Ott and Brewer Company.
Ott and Brewer, a pottery firm in Trenton, N.J., was established in 1871 by Joseph Ott and John Hart Brewer. It sprang from an earlier firm, Bloor, Ott and Booth, which built the Etruria Pottery Works in May, 1863. Between 1871 and 1876, the firm primarily made ironstone china and queensware. Although the pottery produced ware for utilitarian purposes, its products showed a tendency toward innovation and an interest in decoration. Ott and Brewer produced both cream-colored earthenware and white granite ware, which could be decorated. In 1887, the Ott & Brewer bill head advertised that the company made belleek, egg shell, thin opaque, and hotel opaque china white granite wares, and "c.c. goods." The pottery also made porcelain busts, many for 1876 centennial celebrations. In 1873, Ott and Brewer hired Isaac Broome to design a porcelain sculpture for the centennial. He also designed lithographs for the first lithographic printing on pottery in America.
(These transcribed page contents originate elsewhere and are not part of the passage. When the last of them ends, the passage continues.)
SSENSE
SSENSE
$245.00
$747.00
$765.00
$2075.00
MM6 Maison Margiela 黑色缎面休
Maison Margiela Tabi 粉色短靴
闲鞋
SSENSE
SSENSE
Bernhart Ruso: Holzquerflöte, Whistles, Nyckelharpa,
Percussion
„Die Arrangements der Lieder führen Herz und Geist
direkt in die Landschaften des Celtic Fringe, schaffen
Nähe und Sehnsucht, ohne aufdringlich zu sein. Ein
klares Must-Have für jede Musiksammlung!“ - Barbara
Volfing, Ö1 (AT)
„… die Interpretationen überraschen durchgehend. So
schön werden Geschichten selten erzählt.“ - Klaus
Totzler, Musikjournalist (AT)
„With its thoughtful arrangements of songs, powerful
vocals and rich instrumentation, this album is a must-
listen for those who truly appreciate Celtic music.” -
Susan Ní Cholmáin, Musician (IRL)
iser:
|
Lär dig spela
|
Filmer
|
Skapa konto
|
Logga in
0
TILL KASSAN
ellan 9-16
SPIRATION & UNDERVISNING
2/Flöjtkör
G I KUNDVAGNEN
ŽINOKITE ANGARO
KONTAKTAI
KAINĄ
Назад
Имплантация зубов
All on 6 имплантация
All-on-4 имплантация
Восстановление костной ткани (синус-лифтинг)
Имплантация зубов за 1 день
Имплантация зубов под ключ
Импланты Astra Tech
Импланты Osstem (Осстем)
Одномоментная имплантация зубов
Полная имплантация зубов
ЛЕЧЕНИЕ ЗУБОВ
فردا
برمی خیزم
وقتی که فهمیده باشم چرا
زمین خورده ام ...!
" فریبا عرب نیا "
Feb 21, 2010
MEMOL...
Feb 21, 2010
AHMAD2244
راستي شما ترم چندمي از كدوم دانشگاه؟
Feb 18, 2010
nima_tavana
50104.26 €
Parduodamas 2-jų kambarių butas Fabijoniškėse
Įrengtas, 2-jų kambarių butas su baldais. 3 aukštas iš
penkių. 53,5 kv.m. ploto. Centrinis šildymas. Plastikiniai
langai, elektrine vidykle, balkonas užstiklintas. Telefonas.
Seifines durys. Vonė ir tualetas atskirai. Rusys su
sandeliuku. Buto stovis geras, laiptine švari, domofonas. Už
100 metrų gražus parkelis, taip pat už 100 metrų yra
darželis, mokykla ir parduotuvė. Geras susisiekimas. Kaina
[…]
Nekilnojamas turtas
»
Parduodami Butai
While the firm produced parian ware, it was also experimenting with body materials. In 1876, the pottery perfected a base material it called ivory porcelain, designed to simulate Irish Belleek. Ott and Brewer sold both decorated and undecorated wares and used a different mark for each. By 1887, the Etruria works was housed in a three story brick building and employed 250 people; six decorating and six white kilns were in operation. Although Ott retired in 1887, he remained president of the firm from 1890 to 1892. In 1892, the combination of a depression and an extensive potters' strike in Trenton caused the suspension of production and forced Brewer to sell the Etruria works to the Cook Pottery Co.